De l'enseignement à distance au retour à la confrontation
Les autorités avaient eu recours en janvier dernier à un système d'enseignement en ligne, après une vague de manifestations liées à la situation économique, dans une démarche perçue par les étudiants comme une tentative de contenir le rassemblement sur le campus. Cependant, la reprise des cours en présentiel a redonné de l'élan aux mouvements sur le terrain, notamment dans les universités de Téhéran, Machhad et Ispahan.
Cérémonies commémoratives transformées en messages politiques
À l'université de Téhéran, des étudiants ont organisé des cérémonies commémoratives pour un étudiant en études supérieures, scandant des slogans tels que “femme, vie, liberté”, tandis que l'organisation Basij des étudiants tentait de diriger l'événement vers un discours pro-gouvernemental. À l'université Sharif de technologie, une minute de silence s'est transformée en débat ouvert après la diffusion de récitations coraniques par des haut-parleurs, considérées par les manifestants comme une tentative de brouillage.

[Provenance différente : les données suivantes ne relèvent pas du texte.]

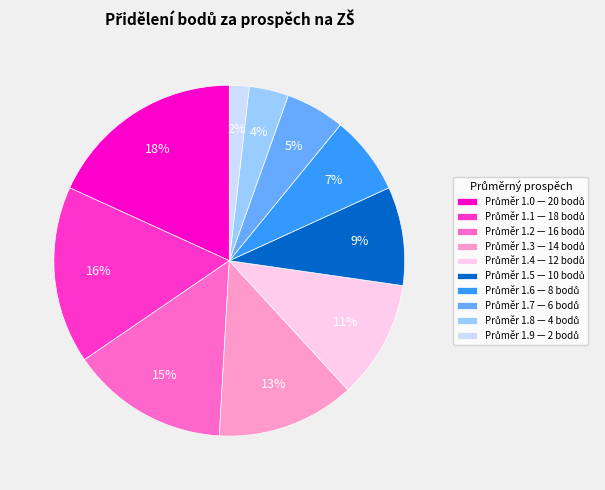

To the nearest percent, what is the difference between the largest and smallest slice percentages?

16%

Division symbolique et slogans opposés
Des vidéos diffusées ont montré des chants contradictoires entre des étudiants pro-gouvernementaux déclarant leur loyauté au leader suprême Ali Khamenei, et d'autres scandant des slogans critiquant la République islamique et le Corps des gardiens de la révolution. Des symboles variés ont également émergé ; des partisans ont brûlé des drapeaux des États-Unis et d'Israël, tandis que des opposants ont brandi le drapeau “du lion et du soleil” de l'ancienne révolution de 1979, et certains étudiants ont même brûlé le drapeau de la République islamique.
Certains slogans faisaient référence à Reza Pahlavi, indiquant la présence de la dimension monarchique dans le discours protestataire.

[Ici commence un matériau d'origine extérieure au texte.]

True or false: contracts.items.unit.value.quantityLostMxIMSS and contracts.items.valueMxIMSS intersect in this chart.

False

Dilemme juridique et sécuritaire
Les troubles placent la direction iranienne devant une équation délicate : une intervention sécuritaire stricte pourrait pousser les manifestations en dehors des murs des universités, tandis qu'un relâchement pourrait être perçu comme une ouverture à l'expansion de l'opposition. La situation est compliquée par une loi adoptée en 2000 interdisant l'entrée des forces militaires et de sécurité sur le campus sans autorisation officielle, à la suite des événements de 1999.
Cependant, des rapports de droits humains ont évoqué des interventions sécuritaires répétées, incluant l'identification et la photographie des participants, ainsi que des avertissements universitaires concernant des mesures disciplinaires potentielles, un indicateur de la persistance des tensions entre l'institution académique et le pouvoir politique.